* PROVIDED INFORMATION

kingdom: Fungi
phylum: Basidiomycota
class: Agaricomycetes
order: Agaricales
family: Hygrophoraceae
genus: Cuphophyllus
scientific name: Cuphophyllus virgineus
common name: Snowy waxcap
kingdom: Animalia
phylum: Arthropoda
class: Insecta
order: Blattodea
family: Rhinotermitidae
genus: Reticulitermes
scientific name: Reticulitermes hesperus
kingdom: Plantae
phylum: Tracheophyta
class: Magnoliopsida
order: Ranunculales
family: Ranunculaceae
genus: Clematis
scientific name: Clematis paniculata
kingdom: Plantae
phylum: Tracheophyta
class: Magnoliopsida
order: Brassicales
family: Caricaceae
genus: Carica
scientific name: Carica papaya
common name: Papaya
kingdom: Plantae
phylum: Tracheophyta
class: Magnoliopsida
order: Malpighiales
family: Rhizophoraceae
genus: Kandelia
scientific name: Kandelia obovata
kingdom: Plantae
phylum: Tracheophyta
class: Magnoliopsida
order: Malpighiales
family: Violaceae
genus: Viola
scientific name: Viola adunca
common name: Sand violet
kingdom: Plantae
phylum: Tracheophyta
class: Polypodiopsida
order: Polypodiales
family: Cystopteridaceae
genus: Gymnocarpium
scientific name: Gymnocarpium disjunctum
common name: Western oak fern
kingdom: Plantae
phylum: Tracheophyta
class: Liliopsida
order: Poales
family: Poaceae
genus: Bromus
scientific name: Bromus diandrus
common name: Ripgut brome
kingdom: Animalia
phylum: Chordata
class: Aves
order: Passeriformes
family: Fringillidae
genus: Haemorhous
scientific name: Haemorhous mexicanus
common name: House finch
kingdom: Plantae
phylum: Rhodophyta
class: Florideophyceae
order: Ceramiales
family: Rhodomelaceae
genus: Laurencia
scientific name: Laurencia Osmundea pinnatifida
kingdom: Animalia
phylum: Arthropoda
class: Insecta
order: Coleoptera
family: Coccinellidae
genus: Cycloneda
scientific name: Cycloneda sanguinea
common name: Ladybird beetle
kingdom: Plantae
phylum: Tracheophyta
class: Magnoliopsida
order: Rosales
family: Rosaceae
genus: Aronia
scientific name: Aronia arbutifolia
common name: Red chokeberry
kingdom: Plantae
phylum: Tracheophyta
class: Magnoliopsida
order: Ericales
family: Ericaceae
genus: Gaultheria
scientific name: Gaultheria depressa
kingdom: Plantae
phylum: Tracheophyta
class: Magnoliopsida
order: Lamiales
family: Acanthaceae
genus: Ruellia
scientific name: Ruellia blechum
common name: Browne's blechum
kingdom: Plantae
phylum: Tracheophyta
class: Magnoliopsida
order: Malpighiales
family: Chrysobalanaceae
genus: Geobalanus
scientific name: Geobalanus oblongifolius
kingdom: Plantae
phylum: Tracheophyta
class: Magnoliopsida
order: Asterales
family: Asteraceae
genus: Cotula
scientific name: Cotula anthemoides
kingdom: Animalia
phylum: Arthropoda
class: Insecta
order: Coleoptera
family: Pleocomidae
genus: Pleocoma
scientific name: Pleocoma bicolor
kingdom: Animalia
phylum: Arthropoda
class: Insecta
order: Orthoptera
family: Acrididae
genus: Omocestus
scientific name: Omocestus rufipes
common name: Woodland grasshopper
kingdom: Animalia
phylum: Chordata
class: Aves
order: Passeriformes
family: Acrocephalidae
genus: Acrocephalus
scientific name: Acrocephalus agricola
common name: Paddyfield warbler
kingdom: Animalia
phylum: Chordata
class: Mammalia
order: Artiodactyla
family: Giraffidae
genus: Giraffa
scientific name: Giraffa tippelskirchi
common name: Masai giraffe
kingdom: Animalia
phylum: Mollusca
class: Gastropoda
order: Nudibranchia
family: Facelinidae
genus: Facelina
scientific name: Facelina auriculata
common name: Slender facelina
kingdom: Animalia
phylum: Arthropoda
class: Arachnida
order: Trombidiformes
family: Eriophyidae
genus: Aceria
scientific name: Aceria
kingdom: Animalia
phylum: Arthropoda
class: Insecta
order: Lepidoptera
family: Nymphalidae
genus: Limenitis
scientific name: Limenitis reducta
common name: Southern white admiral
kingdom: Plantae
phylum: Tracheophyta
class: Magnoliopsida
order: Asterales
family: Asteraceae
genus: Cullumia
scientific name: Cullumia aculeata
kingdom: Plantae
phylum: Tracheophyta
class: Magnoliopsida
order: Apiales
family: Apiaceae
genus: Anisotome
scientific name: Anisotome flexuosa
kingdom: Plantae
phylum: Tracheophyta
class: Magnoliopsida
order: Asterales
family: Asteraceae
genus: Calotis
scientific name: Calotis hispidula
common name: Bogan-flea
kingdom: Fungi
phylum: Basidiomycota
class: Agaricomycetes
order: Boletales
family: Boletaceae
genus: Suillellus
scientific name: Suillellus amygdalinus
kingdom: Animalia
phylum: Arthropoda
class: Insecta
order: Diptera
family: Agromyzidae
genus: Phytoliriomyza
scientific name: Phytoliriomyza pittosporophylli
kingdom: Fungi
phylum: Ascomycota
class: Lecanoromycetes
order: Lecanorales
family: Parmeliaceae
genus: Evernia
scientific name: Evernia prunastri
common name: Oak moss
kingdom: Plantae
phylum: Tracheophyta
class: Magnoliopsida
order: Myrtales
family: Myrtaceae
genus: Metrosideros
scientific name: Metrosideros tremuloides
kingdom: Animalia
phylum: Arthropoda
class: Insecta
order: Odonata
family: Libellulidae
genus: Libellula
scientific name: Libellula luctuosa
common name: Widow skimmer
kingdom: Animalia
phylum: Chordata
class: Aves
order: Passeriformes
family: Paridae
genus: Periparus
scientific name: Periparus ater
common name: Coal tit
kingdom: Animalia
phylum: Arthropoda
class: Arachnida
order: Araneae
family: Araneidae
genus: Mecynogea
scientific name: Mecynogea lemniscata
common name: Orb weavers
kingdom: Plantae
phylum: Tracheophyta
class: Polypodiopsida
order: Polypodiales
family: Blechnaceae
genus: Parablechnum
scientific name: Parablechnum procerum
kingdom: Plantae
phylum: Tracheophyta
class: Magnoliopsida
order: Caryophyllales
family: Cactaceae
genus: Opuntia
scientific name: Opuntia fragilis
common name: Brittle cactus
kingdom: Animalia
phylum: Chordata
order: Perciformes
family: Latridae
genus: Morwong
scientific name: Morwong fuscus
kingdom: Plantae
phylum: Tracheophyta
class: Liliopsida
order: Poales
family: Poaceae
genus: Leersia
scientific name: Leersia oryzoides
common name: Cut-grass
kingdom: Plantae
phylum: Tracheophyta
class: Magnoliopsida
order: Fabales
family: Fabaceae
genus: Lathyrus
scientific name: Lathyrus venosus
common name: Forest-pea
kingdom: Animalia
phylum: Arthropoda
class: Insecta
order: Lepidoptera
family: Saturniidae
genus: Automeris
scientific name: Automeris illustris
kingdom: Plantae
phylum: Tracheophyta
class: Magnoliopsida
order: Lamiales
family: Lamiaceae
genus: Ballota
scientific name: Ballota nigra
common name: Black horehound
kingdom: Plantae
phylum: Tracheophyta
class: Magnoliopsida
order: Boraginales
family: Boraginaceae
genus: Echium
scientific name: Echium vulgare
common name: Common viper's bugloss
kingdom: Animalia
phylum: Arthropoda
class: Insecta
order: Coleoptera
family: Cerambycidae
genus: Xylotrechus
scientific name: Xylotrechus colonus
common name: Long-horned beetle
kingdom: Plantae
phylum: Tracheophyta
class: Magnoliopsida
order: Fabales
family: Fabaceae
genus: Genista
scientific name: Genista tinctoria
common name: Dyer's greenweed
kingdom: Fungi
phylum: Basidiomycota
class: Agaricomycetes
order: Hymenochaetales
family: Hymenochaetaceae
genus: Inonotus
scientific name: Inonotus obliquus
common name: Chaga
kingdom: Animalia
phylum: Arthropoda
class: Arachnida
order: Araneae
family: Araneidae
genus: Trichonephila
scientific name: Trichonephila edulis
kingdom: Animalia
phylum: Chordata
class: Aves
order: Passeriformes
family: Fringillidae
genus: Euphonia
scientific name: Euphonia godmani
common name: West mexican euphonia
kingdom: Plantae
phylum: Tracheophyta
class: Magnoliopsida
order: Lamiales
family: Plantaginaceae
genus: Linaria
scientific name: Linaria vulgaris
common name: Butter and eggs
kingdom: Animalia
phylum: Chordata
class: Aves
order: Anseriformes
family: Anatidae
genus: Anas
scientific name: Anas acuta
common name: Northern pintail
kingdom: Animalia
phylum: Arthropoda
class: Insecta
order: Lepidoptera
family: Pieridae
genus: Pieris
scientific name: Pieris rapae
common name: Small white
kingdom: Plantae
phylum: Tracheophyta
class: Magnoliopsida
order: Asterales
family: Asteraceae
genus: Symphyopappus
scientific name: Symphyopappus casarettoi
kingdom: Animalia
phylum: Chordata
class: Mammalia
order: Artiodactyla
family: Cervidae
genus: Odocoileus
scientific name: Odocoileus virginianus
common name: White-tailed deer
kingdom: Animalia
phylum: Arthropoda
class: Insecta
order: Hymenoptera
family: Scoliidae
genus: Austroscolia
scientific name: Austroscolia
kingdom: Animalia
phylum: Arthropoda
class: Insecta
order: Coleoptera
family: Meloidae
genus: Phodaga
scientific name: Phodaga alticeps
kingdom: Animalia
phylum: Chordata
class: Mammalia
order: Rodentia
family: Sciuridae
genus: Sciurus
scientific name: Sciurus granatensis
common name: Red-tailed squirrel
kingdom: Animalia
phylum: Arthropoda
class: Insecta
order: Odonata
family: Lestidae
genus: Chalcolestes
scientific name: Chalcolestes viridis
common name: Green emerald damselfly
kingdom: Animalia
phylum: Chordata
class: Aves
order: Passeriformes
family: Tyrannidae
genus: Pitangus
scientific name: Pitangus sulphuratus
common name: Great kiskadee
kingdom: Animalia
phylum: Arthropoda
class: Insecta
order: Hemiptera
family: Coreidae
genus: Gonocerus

* TASK TO CARRY OUT
Return, unchanged, the lines of the items above. Start with the line that contains "class: Gastropoda" and continue through the line that contains "scientific name: Limenitis reducta", including both of those lines.

* FINAL RESULT
class: Gastropoda
order: Nudibranchia
family: Facelinidae
genus: Facelina
scientific name: Facelina auriculata
common name: Slender facelina
kingdom: Animalia
phylum: Arthropoda
class: Arachnida
order: Trombidiformes
family: Eriophyidae
genus: Aceria
scientific name: Aceria
kingdom: Animalia
phylum: Arthropoda
class: Insecta
order: Lepidoptera
family: Nymphalidae
genus: Limenitis
scientific name: Limenitis reducta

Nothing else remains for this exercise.